Eh bien ! la malle était-elle au poteau lorsque la diligence y arriva ?

La malle ! Vous voulez demander si mistress Lupin n’y était pas elle-même en personne ? Oui-da qu’elle était venue, et magnifiquement, comme il sied à une hôtesse, dans sa propre carriole, assise sur une chaise d’acajou, conduisant de ses propres mains son cheval Dragon, pas ailé comme celui de l’enseigne, et tout cela de l’air le plus aimable du monde. Et la diligence, l’avez-vous vue s’arrêter près de mistress Lupin, frôlant sa roue, que même le conducteur, en aidant le valet d’auberge à monter la malle, a fait retentir les joyeux échos de son bugle à piston jusqu’aux cheminées lointaines de la maison de Pecksniff, comme si la diligence célébrait à sa manière la glorieuse délivrance de Tom Pinch ?

« C’est bien aimable ! dit Tom, se penchant pour prendre les mains de mistress Lupin. Je suis bien fâché de vous avoir donné cette peine.

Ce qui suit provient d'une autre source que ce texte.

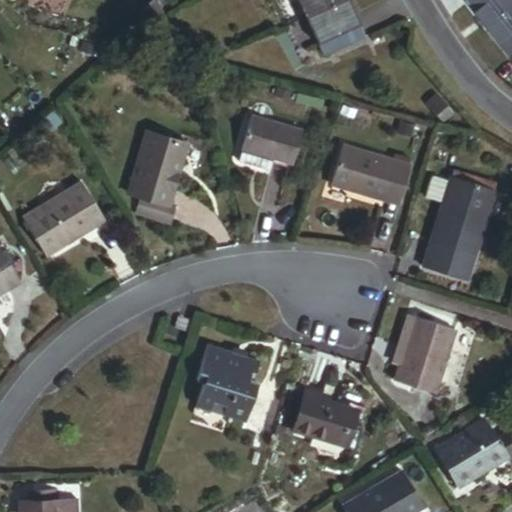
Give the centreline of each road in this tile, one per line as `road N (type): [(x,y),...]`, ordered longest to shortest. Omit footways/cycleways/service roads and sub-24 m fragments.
road 1 (residential): [(334,294),(249,266),(170,285),(83,332),(0,428)]
road 2 (residential): [(511,113),(459,71),(419,0)]
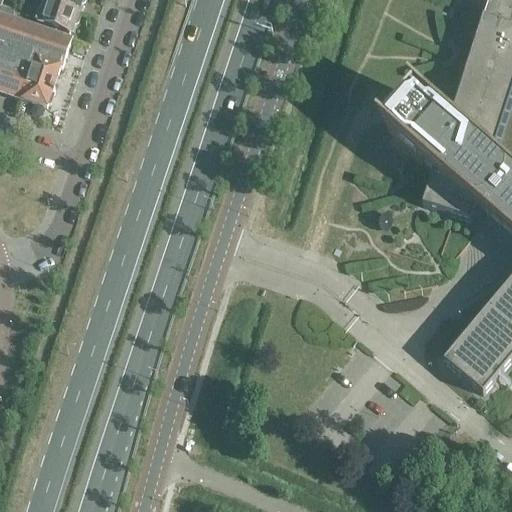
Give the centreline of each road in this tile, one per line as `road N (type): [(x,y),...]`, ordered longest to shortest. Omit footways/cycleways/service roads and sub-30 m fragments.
road 1 (primary): [(211,0),(39,511)]
road 2 (primary): [(94,511),(259,0)]
road 3 (tertiary): [(151,511),(312,0)]
road 4 (residential): [(78,161),(132,0)]
road 5 (residential): [(0,269),(47,244),(78,161)]
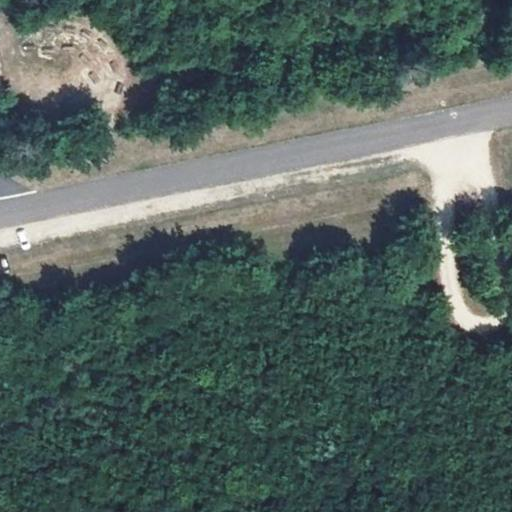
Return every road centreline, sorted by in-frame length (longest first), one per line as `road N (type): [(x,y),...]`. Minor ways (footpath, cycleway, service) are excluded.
road 1 (unclassified): [(511,110),(0,213)]
road 2 (track): [(434,126),(458,313),(491,329),(511,314)]
road 3 (track): [(511,299),(482,115)]
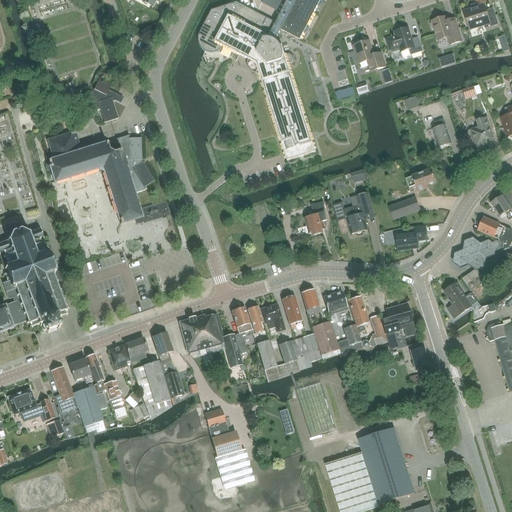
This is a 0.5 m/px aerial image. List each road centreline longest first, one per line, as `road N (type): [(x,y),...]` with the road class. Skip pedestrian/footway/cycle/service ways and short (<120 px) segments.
road 1 (residential): [(191,0),(160,57),(155,96),(225,299)]
road 2 (unclassified): [(491,511),(414,270)]
road 3 (tertiary): [(0,379),(225,299)]
road 4 (tertiary): [(225,299),(315,273),(414,270)]
road 5 (tertiary): [(414,270),(445,246),(473,198),(511,166)]
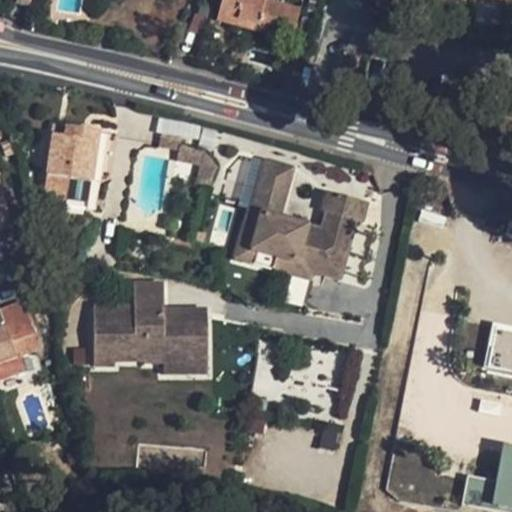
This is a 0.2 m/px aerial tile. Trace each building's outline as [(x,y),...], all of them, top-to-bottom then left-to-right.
[(264,0),(219,0),(214,21),(290,42),(298,11),(263,3),(264,0)] [(405,0),(412,11),(429,2),(442,2),(442,0),(405,0)] [(351,56),(346,73),(356,76),(361,59),(351,56)] [(65,127),(64,138),(75,140),(77,129),(65,127)] [(52,136),(45,177),(42,197),(65,201),(66,196),(92,200),(95,183),(100,184),(111,178),(118,136),(77,129),(75,140),(64,138),(52,136)] [(180,138),(160,135),(158,148),(178,151),(179,146),(180,138)] [(204,153),(179,146),(178,151),(177,162),(200,167),(216,170),(217,168),(204,153)] [(366,203),(328,193),(322,213),(326,214),(322,231),(278,219),(291,170),(265,163),(252,212),(262,215),(252,251),(276,258),(294,263),(291,275),(309,280),(311,273),(312,268),(340,275),(355,222),(360,223),(366,203)] [(209,188),(216,170),(200,167),(196,184),(209,188)] [(262,215),(252,212),(248,211),(235,260),(248,263),(252,251),(262,215)] [(166,217),(164,229),(174,230),(176,219),(166,217)] [(248,263),(273,270),(276,258),(252,251),(248,263)] [(273,270),(291,275),(294,263),(276,258),(273,270)] [(339,280),(340,275),(312,268),(311,273),(339,280)] [(72,274),(52,276),(54,290),(74,288),(72,274)] [(134,308),(94,308),(94,366),(115,366),(115,361),(115,356),(132,356),(132,361),(144,361),(144,364),(163,365),(186,365),(186,360),(207,360),(207,311),(185,311),(185,318),(164,318),(164,311),(164,285),(134,285),(134,308)] [(0,361),(4,360),(17,356),(6,306),(0,308),(0,361)] [(511,327),(492,324),(483,370),(511,375),(511,327)] [(0,361),(0,381),(10,378),(4,360),(0,361)] [(207,375),(207,360),(186,360),(186,365),(163,365),(163,375),(207,375)]
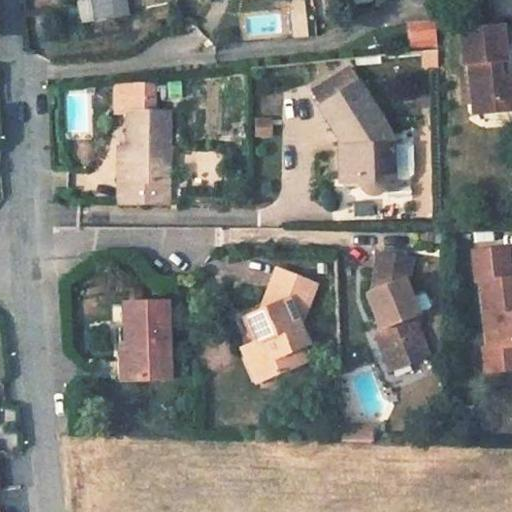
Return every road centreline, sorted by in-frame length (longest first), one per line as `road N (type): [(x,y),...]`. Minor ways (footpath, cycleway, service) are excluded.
road 1 (residential): [(56,511),(31,255)]
road 2 (residential): [(31,255),(7,0)]
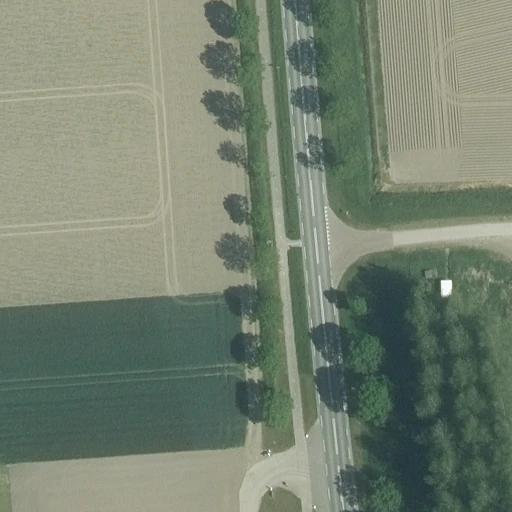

– Cette peine, monsieur Pinch ! … s’écria l’hôtesse du Dragon.

– Au fait, je sais que c’est un plaisir pour vous, dit Tom, lui pressant cordialement la main. Y a-t-il du nouveau ? »

L’hôtesse secoua la tête.

« Dites-lui que vous m’avez vu, reprit Tom ; dites-lui que j’étais ferme et gai, et pas découragé le moins du monde ; dites-lui que je la prie d’en faire autant, car il est certain que tout finira bien. Adieu !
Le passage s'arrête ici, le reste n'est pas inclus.